Revision history for this message
Balazs Gibizer (balazs-gibizer) wrote :

I looked at the stack trace of the blocked thread from https://bugs.launchpad.net/neutron/+bug/2015065/comments/8 (thanks Yatin for collecting the trace!)

Based on https://storage.bhs.cloud.ovh.net/v1/AUTH_dcaab5e32b234d56b626f72581e3644c/zuul_opendev_logs_bdb/882413/2/check/grenade/bdb653c/job-output.txt the environment uses eventlet 0.33.1 and urllib3 1.26.12.

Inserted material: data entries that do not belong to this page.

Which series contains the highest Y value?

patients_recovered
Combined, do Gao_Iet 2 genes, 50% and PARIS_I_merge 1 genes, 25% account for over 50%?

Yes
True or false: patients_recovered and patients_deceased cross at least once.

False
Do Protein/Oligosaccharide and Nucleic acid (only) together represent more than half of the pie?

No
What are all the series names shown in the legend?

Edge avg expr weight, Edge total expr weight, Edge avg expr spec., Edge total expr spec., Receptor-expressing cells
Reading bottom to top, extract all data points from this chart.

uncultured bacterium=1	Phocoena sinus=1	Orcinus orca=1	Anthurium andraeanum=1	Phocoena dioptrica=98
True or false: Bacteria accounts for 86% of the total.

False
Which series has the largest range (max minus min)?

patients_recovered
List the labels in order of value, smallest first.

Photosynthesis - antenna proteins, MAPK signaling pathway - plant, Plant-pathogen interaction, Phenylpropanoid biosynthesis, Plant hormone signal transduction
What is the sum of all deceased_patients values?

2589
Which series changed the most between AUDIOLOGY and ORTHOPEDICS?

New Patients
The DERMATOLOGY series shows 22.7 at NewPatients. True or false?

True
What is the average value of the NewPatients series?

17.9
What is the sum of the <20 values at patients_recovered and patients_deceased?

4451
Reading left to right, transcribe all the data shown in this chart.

The first interesting step at the stacktrace: /usr/local/lib/python3.10/dist-packages/urllib3/util/connection.py:28 in is_connection_dropped

Which is https://github.com/urllib3/urllib3/blob/a5b29ac1025f9bb30f2c9b756f3b171389c2c039/src/urllib3/connectionpool.py#L272

So urllib try to check if the existing client connection is still usable or got disconnected
https://github.com/urllib3/urllib3/blob/a5b29ac1025f9bb30f2c9b756f3b171389c2c039/src/urllib3/util/connection.py#L28

It calls wait_for_read(sock, timeout=0.0)
So it checks if it can read from the socket with 0.0 timeout

https://github.com/urllib3/urllib3/blob/a5b29ac1025f9bb30f2c9b756f3b171389c2c039/src/urllib3/util/wait.py#L84-L85

That 0.0 timeout is passed to python's select.select
https://docs.python.org/3.10/library/select.html#select.select
"The optional timeout argument specifies a time-out as a floating point number in seconds. When the timeout argument is omitted the function blocks until at least one file descriptor is ready. A time-out value of zero specifies a poll and never blocks."
So that select.select called with 0.0 should never block

BUT

In our env the envtlet monkey patching is changing python's select.select hence the stack trace points to /usr/local/lib/python3.10/dist-packages/eventlet/green/select.py:80 in select

https://github.com/eventlet/eventlet/blob/88ec603404b2ed25c610dead75d4693c7b3e8072/eventlet/green/select.py#L30-L80C32

Looking at that code it seems enventlet sets a timer with the timeout value via hub.schedule_call_global Here I'm getting lost in the eventlet code but I assume sheduling a timer with 0.0 timeout in eventlet can be racy based on the comment in https://github.com/eventlet/eventlet/blob/88ec603404b2ed25c610dead75d4693c7b3e8072/eventlet/green/select.py#L62-L69

So one could argue that what we see is an eventlet bug as select.select with timeout=0.0 should not ever block but it does block in our case.